▸ **Passage to read**
++++++++

I have previously complained about Floraiku’s minimalism when it comes to revealing notes, so I feel strange complaining now about having “extras,” but I cannot smell either rose or patchouli. Why would they mention or use rose in perfume with the chosen name is puzzling. Maybe they were afraid it wouldn’t smell as sweet?..

I Am Not A Flower is quite pleasing to the smell; its packaging is luxurious and richly adorned; it is sweet; and in the drydown one could probably add that “to excess” part.

Floraiku I Am Not A Flower

I always thought that Floraiku perfumes were overpriced for what they were, so I didn’t really plan on buying any when I stopped by the brand’s booth at the Harrod’s Salon de Parfums. I tried the only two perfumes from the line that I hadn’t tried before. I Am Not A Flower was one of them, and I liked it immediately. At that time, it was “Harrod’s exclusive,” so for a short period of time I considered purchasing it as perfume from that trip. But it was more than twice as expensive as the “regular” Floraiku perfumes, and I couldn’t justify that price.

I Am Not A Flower would have stayed just a pleasant memory of that trip if it weren’t for an unexpected find: one of the perfume sites had it listed, probably by mistake, for the same price other Floraiku perfumes were sold, and I got a significant discount on top of it. I couldn’t pass on that deal.

++++++++

▸ **Data section**
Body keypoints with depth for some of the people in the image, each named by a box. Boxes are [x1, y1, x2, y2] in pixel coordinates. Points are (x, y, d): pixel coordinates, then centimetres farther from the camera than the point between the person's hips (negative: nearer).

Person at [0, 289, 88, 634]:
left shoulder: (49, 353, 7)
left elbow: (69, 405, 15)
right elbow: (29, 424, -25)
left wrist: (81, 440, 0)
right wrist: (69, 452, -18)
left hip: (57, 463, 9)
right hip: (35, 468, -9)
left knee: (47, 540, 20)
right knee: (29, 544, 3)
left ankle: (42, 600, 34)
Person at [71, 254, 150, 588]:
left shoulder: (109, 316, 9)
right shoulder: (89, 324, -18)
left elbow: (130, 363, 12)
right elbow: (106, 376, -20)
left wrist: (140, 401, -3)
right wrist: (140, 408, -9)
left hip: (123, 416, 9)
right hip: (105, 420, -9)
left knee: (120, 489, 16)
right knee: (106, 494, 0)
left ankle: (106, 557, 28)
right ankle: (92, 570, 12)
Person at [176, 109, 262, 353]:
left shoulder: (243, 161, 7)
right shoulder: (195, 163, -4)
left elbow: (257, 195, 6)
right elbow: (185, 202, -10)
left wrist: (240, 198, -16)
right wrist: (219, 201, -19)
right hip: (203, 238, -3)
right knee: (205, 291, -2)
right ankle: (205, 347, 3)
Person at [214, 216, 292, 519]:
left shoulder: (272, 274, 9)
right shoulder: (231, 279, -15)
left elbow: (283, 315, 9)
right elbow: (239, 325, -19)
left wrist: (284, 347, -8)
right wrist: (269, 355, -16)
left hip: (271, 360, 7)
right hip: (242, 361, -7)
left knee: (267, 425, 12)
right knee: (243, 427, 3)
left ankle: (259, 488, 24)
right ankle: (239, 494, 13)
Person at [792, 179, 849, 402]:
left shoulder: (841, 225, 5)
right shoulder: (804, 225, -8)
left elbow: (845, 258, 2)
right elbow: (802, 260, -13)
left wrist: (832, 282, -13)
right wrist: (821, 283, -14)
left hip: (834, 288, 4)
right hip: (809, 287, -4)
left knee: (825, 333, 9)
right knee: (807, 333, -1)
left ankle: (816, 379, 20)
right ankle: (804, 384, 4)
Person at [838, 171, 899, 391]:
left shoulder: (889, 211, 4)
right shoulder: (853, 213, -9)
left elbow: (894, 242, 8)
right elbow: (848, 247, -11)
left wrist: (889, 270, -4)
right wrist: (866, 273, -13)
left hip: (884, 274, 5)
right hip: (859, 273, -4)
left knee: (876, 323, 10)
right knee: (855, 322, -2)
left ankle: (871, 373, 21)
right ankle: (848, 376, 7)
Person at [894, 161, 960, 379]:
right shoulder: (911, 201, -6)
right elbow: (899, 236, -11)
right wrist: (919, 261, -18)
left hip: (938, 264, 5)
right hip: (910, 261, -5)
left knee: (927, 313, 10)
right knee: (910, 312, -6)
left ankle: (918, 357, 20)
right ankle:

++++++++

▸ **Work to complete**
1/ According to the perfume review, where did the writer first try I Am Not A Flower?
2/ Pick up the perfume review after its final sentence and carry it forward.

▸ **Responses for each task**
1/ At the Floraiku booth at the Harrod's Salon de Parfums.

2/
I Am Not A Flower is luscious woody amber perfume with almost caramelized ginger. It is sweet and rather feminine. And it stays long on my skin, though close to it.

What Floraiku does perfectly is packaging: it is beautifully made and very luxurious, as it should be with expensive perfumes. I know that some perfumistas questioned that massive cap, so I want to clarify that it doesn’t have to be used on the bottle: the set comes with a replacement regular cap, and the one that you see on the picture above becomes a holder for the included into the set 10 ml travel spray with its own cap (see the picture below).

Floraiku I Am Not A Flower

I Am Not A Flower is pleasing to all senses, I do not have anything else that smells similar, and I enjoy owning and wearing it. But it is not phenomenal, so I would have never paid full price for it. In general, I think that it makes sense only as a luxury item for consumers who habitually buy those for $600+ for yourself or as gifts. But as luxury items go, in my opinion, Floraiku perfumes are impeccable.

 

Images: my own

Second Sunday Samples: Teo Cabanel Les Expressions Parfumées

Are you familiar with this house?

If you’ve been at this hobby for longer than 5-7 years, most likely, you’ve heard about at least one of their perfumes: Alahine. It is great. I mean, it was great. I haven’t tried the newest version, but according to the update in Kafka’s glorious review of this perfume, at some point around 2017 it had been poorly reformulated. I also suspect that it has been reformulated again since then, who knows for better or for worse, so probably most of the reviews you can find now online would describe some of the versions that you won’t get today anyway. Which means that you’ll have to try it yourself.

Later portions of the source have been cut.